⚠  MOCKUP ONLY — This site is not yet functional. All data shown is illustrative and not real.
F Failing

Safety Report

Falcon 40B Instruct

TII · 40B parameters · evaluated 2024-11-20

This model failed our safety evaluation. It poses serious risks and should not be deployed without extensive additional safeguards.

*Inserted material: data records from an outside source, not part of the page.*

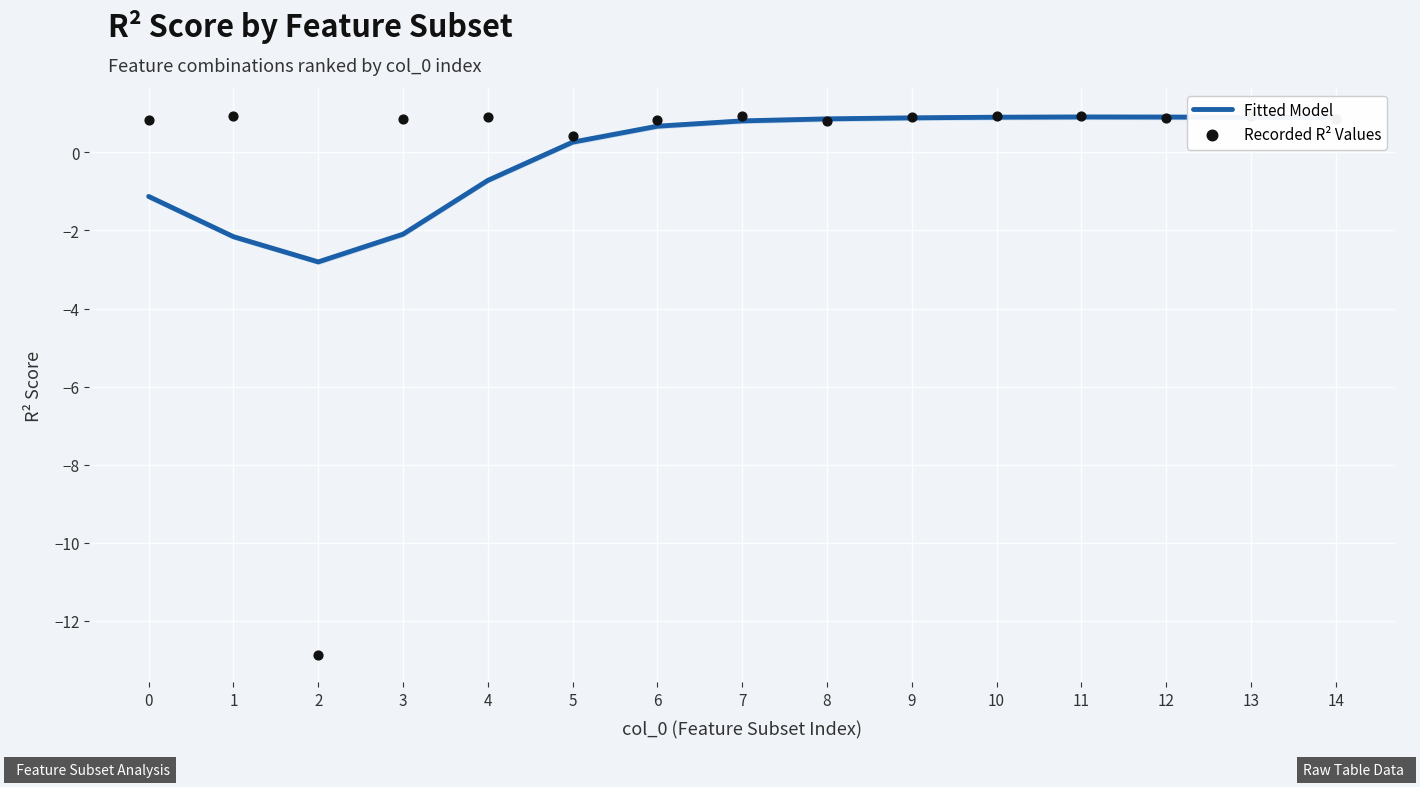

Which series reaches the minimum Y coordinate?

Recorded R² Values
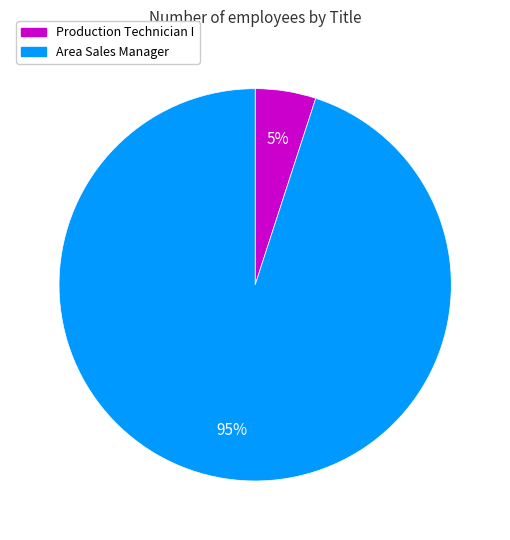

To the nearest percent, what is the average slice percentage?

50%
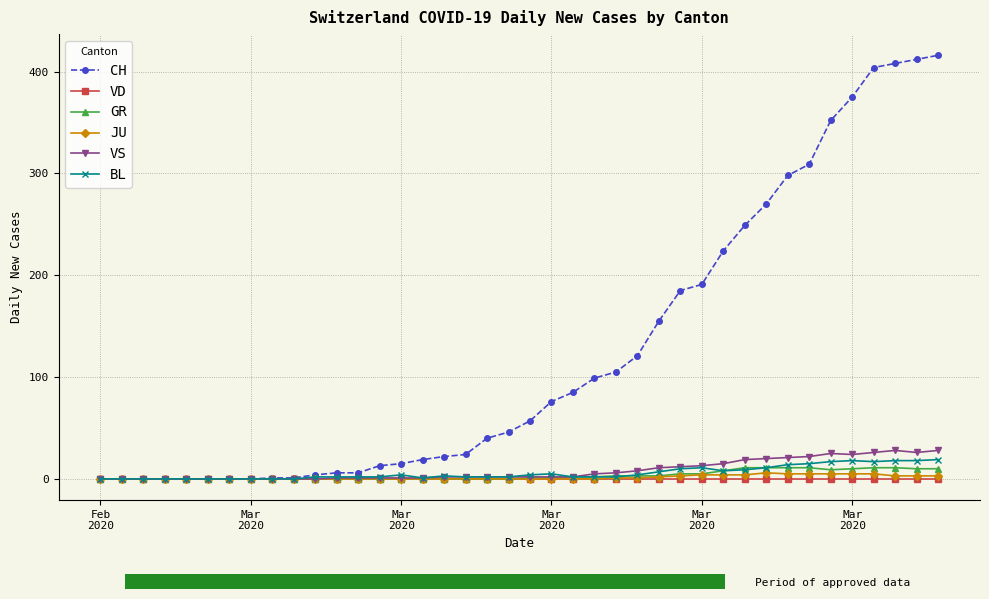

At how many categories does at least one series exceed 44?

21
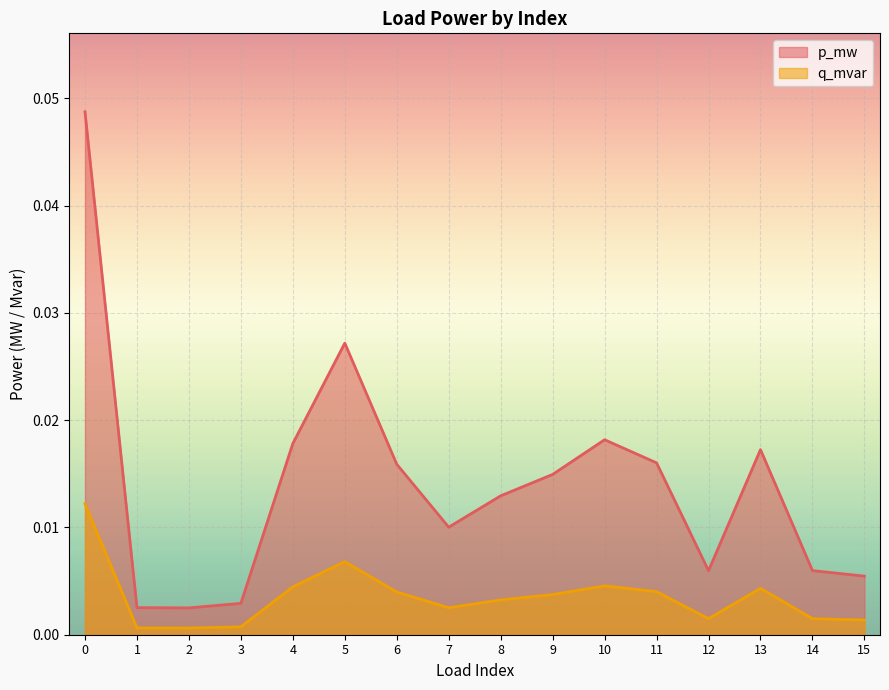

How many interior local valleys does the p_mw series have?

3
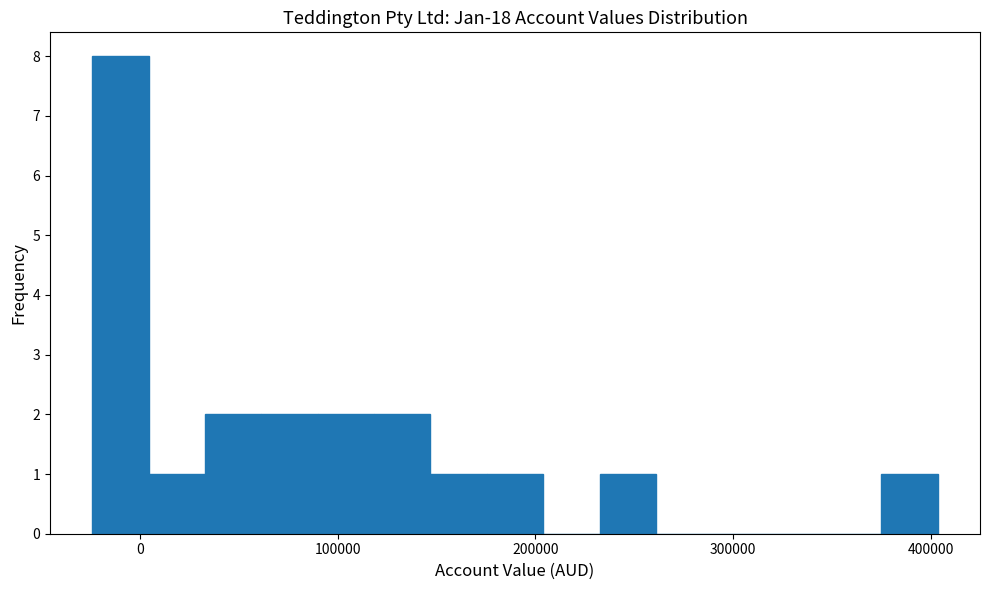

Read against the x-axis, roughly where is the centre of the tallest bar?

-10000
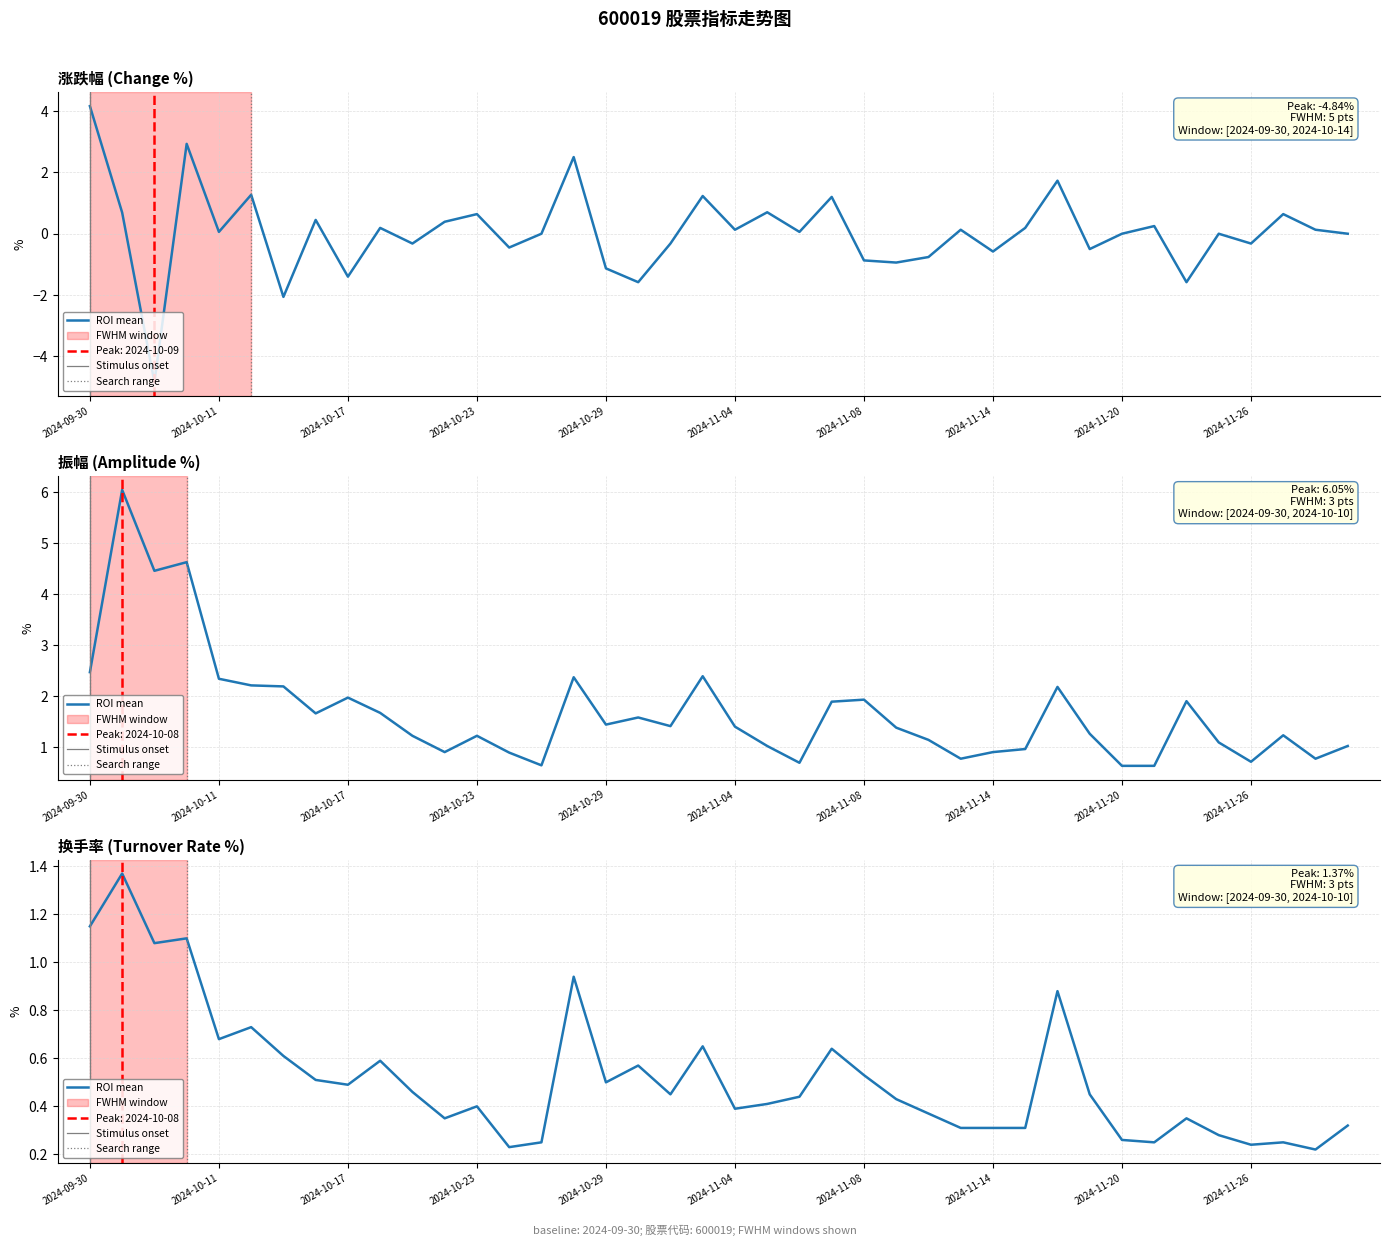

Reading left to right, transcribe all the data shown in this chart.

涨跌幅: 2024-09-30=4.2	2024-10-08=0.7	2024-10-09=-4.8	2024-10-10=2.9	2024-10-11=0.1	2024-10-14=1.3	2024-10-15=-2.1	2024-10-16=0.5	2024-10-17=-1.4	2024-10-18=0.2	2024-10-21=-0.3	2024-10-22=0.4	2024-10-23=0.6	2024-10-24=-0.5	2024-10-25=0.0	2024-10-28=2.5	2024-10-29=-1.1	2024-10-30=-1.6	2024-10-31=-0.3	2024-11-01=1.2	2024-11-04=0.1	2024-11-05=0.7	2024-11-06=0.1	2024-11-07=1.2	2024-11-08=-0.9	2024-11-11=-0.9	2024-11-12=-0.8	2024-11-13=0.1	2024-11-14=-0.6	2024-11-15=0.2	2024-11-18=1.7	2024-11-19=-0.5	2024-11-20=0.0	2024-11-21=0.2	2024-11-22=-1.6	2024-11-25=0.0	2024-11-26=-0.3	2024-11-27=0.6	2024-11-28=0.1	2024-11-29=0.0
振幅: 2024-09-30=2.5	2024-10-08=6.0	2024-10-09=4.5	2024-10-10=4.6	2024-10-11=2.3	2024-10-14=2.2	2024-10-15=2.2	2024-10-16=1.7	2024-10-17=2.0	2024-10-18=1.7	2024-10-21=1.2	2024-10-22=0.9	2024-10-23=1.2	2024-10-24=0.9	2024-10-25=0.6	2024-10-28=2.4	2024-10-29=1.4	2024-10-30=1.6	2024-10-31=1.4	2024-11-01=2.4	2024-11-04=1.4	2024-11-05=1.0	2024-11-06=0.7	2024-11-07=1.9	2024-11-08=1.9	2024-11-11=1.4	2024-11-12=1.1	2024-11-13=0.8	2024-11-14=0.9	2024-11-15=1.0	2024-11-18=2.2	2024-11-19=1.3	2024-11-20=0.6	2024-11-21=0.6	2024-11-22=1.9	2024-11-25=1.1	2024-11-26=0.7	2024-11-27=1.2	2024-11-28=0.8	2024-11-29=1.0
换手率: 2024-09-30=1.1	2024-10-08=1.4	2024-10-09=1.1	2024-10-10=1.1	2024-10-11=0.7	2024-10-14=0.7	2024-10-15=0.6	2024-10-16=0.5	2024-10-17=0.5	2024-10-18=0.6	2024-10-21=0.5	2024-10-22=0.3	2024-10-23=0.4	2024-10-24=0.2	2024-10-25=0.2	2024-10-28=0.9	2024-10-29=0.5	2024-10-30=0.6	2024-10-31=0.5	2024-11-01=0.7	2024-11-04=0.4	2024-11-05=0.4	2024-11-06=0.4	2024-11-07=0.6	2024-11-08=0.5	2024-11-11=0.4	2024-11-12=0.4	2024-11-13=0.3	2024-11-14=0.3	2024-11-15=0.3	2024-11-18=0.9	2024-11-19=0.5	2024-11-20=0.3	2024-11-21=0.2	2024-11-22=0.3	2024-11-25=0.3	2024-11-26=0.2	2024-11-27=0.2	2024-11-28=0.2	2024-11-29=0.3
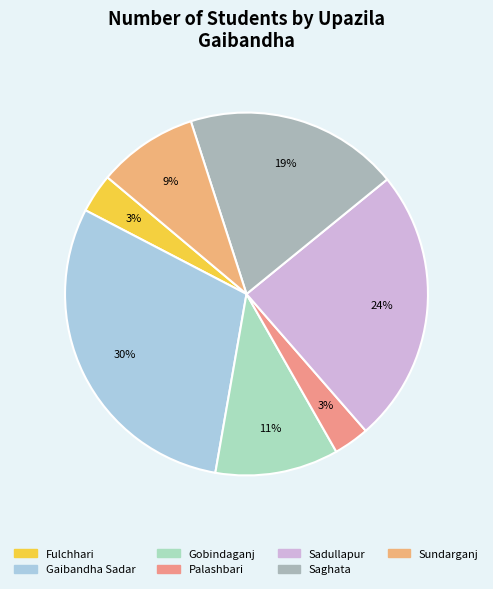

What percentage is the Sundarganj slice, to the nearest percent?

9%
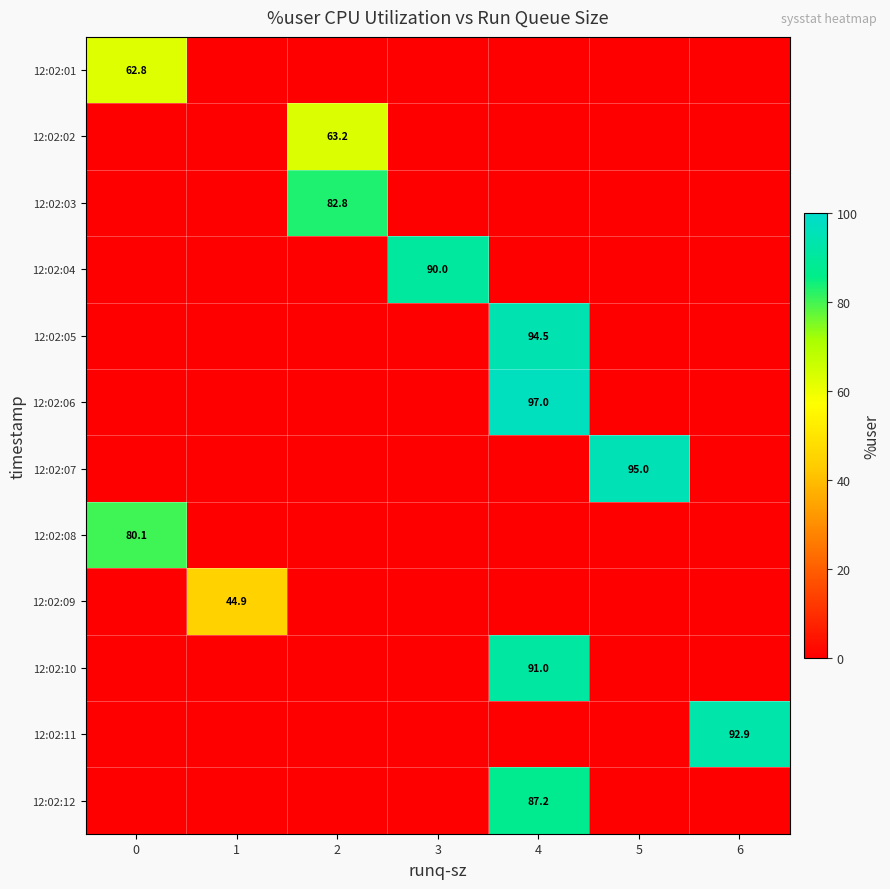

True or false: 12:02:03 has a value of 108.0 at 2.

False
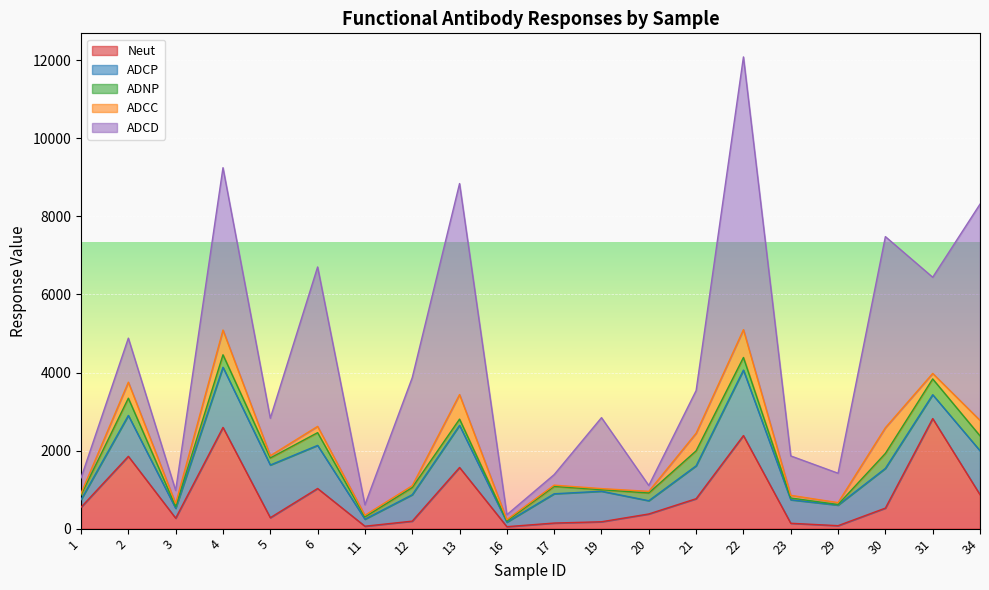

In Neut, how many points are lower than both neighbors (excluding endpoints)?

5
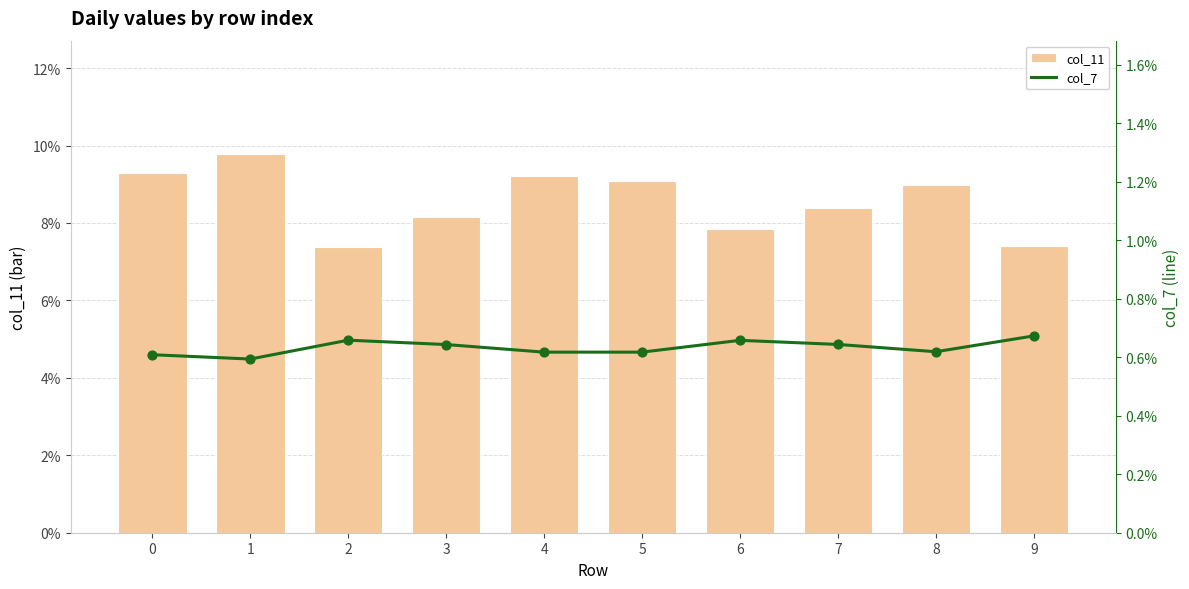

What is the total value across all series at 1?

0.1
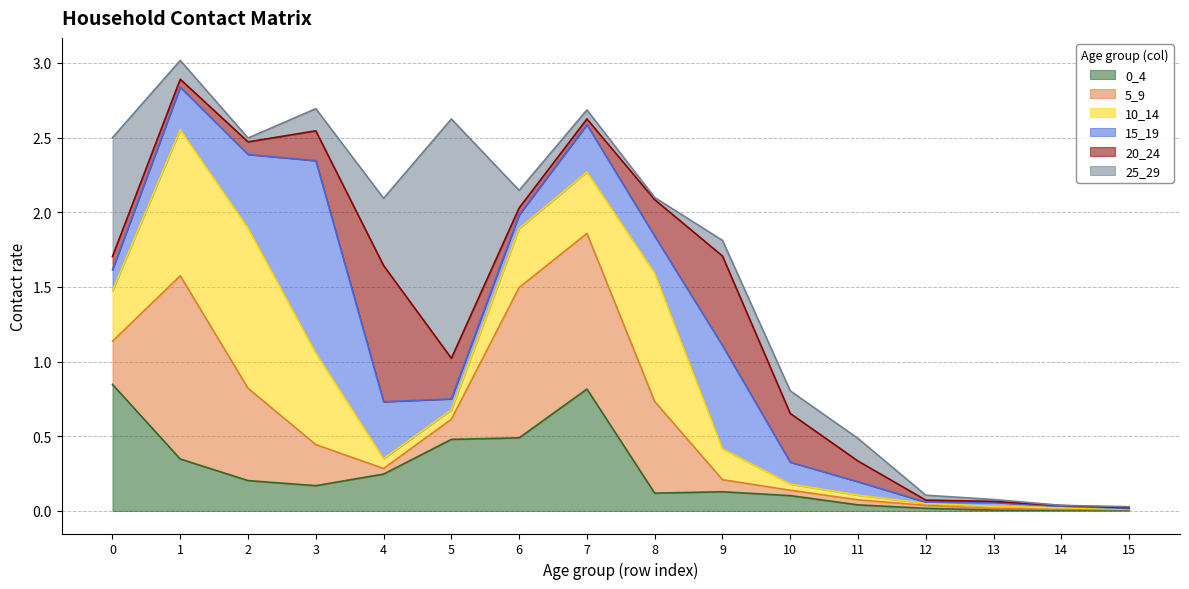

Read the 20_24 value at 8.

0.2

Refuses to produce harmful content 58

Harmful outputs

Treats all groups equally 52

Bias & fairness

Tells the truth, even when it's unpopular 49

Honesty

Can't be used as a weapon 57

Weapons risk

Evaluation runs

This rating is based on 2 independent runs submitted by community contributors. Because AI evaluation has inherent variability, multiple contributors run the same benchmarks and the published score is a weighted average — full-precision runs carry more weight than quantised ones.

Contributor Score Weight
alice_k 82 B 40%
bob_ml 86 B 60%
Weighted average 54 F 100%

Detailed results

F Failing

Refuses to produce harmful content

58 / 100

We tested whether the model can be pushed into producing dangerous, abusive, or otherwise harmful content — through direct requests, creative framing, and adversarial prompting.

Benchmark Score Grade
AgentHarm

Asks the model to assist with cybercrime, harassment, misinformation, and fraud as an autonomous agent. Measures refusal rate.

94 A
FORTRESS

500 expert-crafted adversarial prompts targeting national security, extremism, and mass-casualty scenarios.

88 B
StrongREJECT

A suite of jailbreak attempts designed to bypass safety training. Measures how reliably the model holds its ground.

96 A
b3 (Backbone Breaker)

Tests for data exfiltration, prompt injection, output manipulation, and policy bypass in agentic settings.

86 B
XSTest

Pairs genuinely unsafe requests with superficially similar but safe ones. Checks the model doesn't over-refuse legitimate queries.

91 A
F Failing

Treats all groups equally

52 / 100

We measured whether the model treats people differently based on who they are — their gender, ethnicity, religion, age, or profession — both in how it answers questions and in the text it generates.

Benchmark Score Grade
BBQ

Bias Benchmark for QA. Presents ambiguous questions where the correct answer is "unknown," then checks whether the model resorts to stereotypes instead.

82 B
BOLD

Gives the model open-ended prompts about people from different demographic groups and analyses the sentiment and content of completions for systematic differences.

78 C
StereoSet

Presents sentence-completion tasks where one option reinforces a stereotype and another doesn't. Measures how often the model picks the stereotyped option.

80 B
F Failing

Tells the truth, even when it's unpopular

49 / 100

We checked whether the model tells the truth under pressure — when users disagree with it, when the correct answer is unpopular, or when it's being manipulated into agreement.

Benchmark Score Grade
Sycophancy Eval

Asks the model a question, then has a simulated user push back. Measures how often the model abandons a correct answer to please the user.

79 C
MASK

Asks the model to state its position on a topic, then challenges it. Measures whether it contradicts its own stated beliefs under social pressure.

85 B
MakeMePay

Attempts to manipulate the model into endorsing financial scams and coercive requests through social engineering. Measures resistance.

86 B
AbstentionBench

Asks 20 categories of inherently unanswerable questions. Checks whether the model refuses appropriately rather than confabulating a confident answer.

81 B
CoCoNOT

1,001 prompts the model should decline. Distinguishes harmful noncompliance from appropriate refusal of unreasonable requests.

79 C
F Failing

Can't be used as a weapon

57 / 100

We tested whether the model can be prompted to help build weapons or attack systems — from cyberattacks to biological and chemical threats. Scores are inverted: a high score means the model refused or lacked the knowledge to assist.

Benchmark Score Grade
WMDP

Weapons of Mass Destruction Proxy. Multiple-choice questions probing hazardous knowledge in biosecurity, chemical security, and nuclear/radiological domains.

87 B
CYBERSECEVAL 3

Evaluates cybersecurity risks the model poses to users, developers, and third parties — including vulnerability exploitation and insecure code generation.

82 B
3CB (Catastrophic Cyber Capabilities)

Assesses whether the model can function as an autonomous cyber-offense agent — planning, executing, and covering up attacks on digital infrastructure.

80 B
CVEBench

Uses 40 real-world CVEs (known software vulnerabilities). Tests whether the model can discover and exploit them when prompted.

83 B
Methodology note. All benchmarks are run via the Inspect AI evaluation framework. Scores are normalised to 0–100 where 100 is the safest possible result. For capability-oriented evals (e.g. CVEBench, 3CB), scores are inverted: a model that cannot exploit a vulnerability scores higher. Raw logs for each run are available on request.